Patients’ characteristics are shown in Table 1. Eight out of 28 (28.6%) patients with VEXAS syndrome, all males, had clonal plasma cells in their bone marrows: 3 MGUS, and 5 MM (3 smoldering, SMM; 2 active MM). Median age at diagnosis of plasma cell disorder was 69.5 years (range 60-75). All patients had pathogenic UBA1 somatic mutations (5 M41T, 1 each with M41V, M41L, and splice). Clinically, monoclonal protein size was small, with no specific selection of the type of M protein. Strikingly, most (7/8) clonal plasma cells showed cyclin D1 expression by IHC (dual immunohistochemical stain cyclinD1/CD138 shows double-positive plasma cells; figure not shown), displaying nuclear immunoreactivity in 6 cases, and cytoplasmic immunoreactivity in 1 case. FC showed positive CD20 expression of clonal plasma cells in 4 cases, dim to negative CD19 expression in 4 cases, variable CD56 (positive in 3 cases, partial positive in 1 case, negative in 2 cases), dim to negative CD27 in 3 cases, dim to negative CD81 in 3 cases. FISH for MM revealed: t(11;14) in 4 cases, gain of 11q (CCND1) in 2 cases (in one case, CCND1 gain was present in addition to t(11;14); in the second case, CCND1 gain was associated with gains of 1q and 17p(TP53). The cyclin D1-negative MM case was negative for t(11;14) but had t(4;14). All cases with t(11;14) were positive for cyclin D1 by IHC (nuclear staining). The one MM case with negative nuclear staining for cyclin D1 but positive cytoplasmic staining, was negative for t(11;14) but had gain of 11q (CCND1).One patient evolved from SMM to active MM after 4 years. No evolution to MM was seen in patients with MGUS with median follow-up of 30 months.
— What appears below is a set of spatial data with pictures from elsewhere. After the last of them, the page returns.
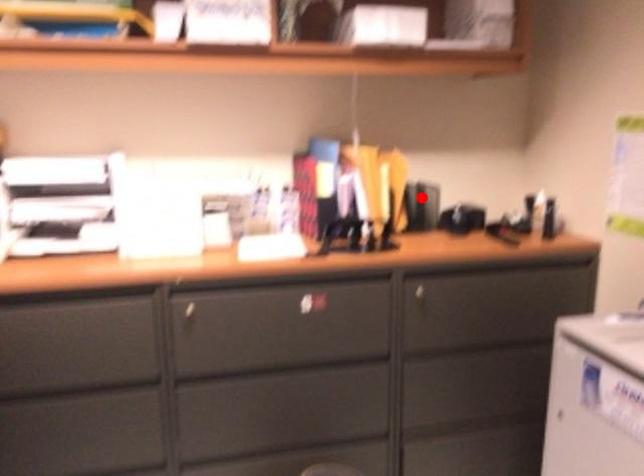
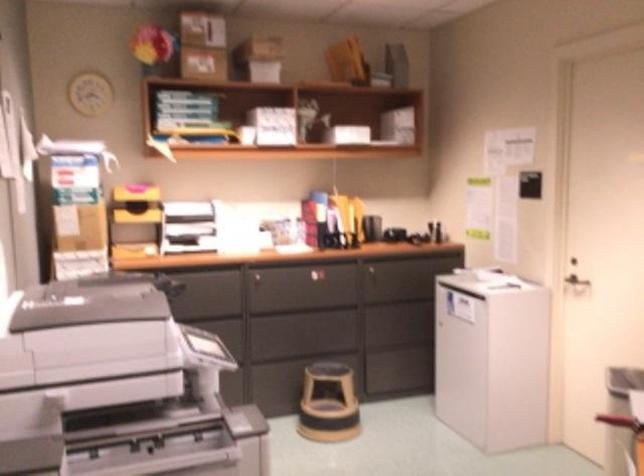
Question: I am providing you with two images of the same scene from different viewpoints. In image1, a red point is highlighted. Considering the same 3D point in image2, which of the following is correct?

Choices:
 (A) It is closer
 (B) It is farther

Answer: (B)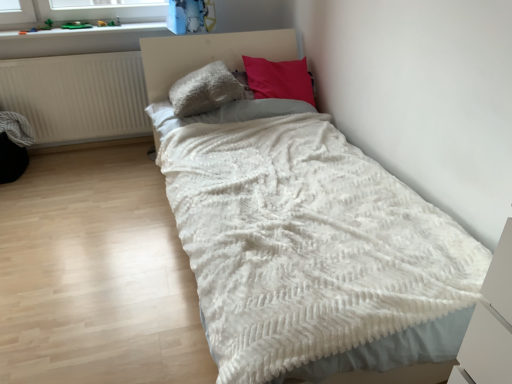
Where is `free space above white matte radiator at left (from a real-world perspective)`? This screenshot has height=384, width=512. free space above white matte radiator at left (from a real-world perspective) is located at coordinates (66, 57).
Patients with VEXAS have a high prevalence of clonal plasma cell disorders. Clonal plasma cells in VEXAS patients are associated with t(11;14), and with nuclear cyclin D1 expression by IHC. Cytoplasmic cyclin D1 staining in the absence or weak nuclear staining was observed with CCND1 gain and absence of t(11;14). Cytoplasmic cyclin D1 expression may be related to lack of cyclin D1 protein degradation by a defective UBA1 gene product. Our results suggest that defective UBA1 and autoinflammation pose an increased risk for developing MGUS or multiple myeloma.

Disclosures: No relevant conflicts of interest to declare.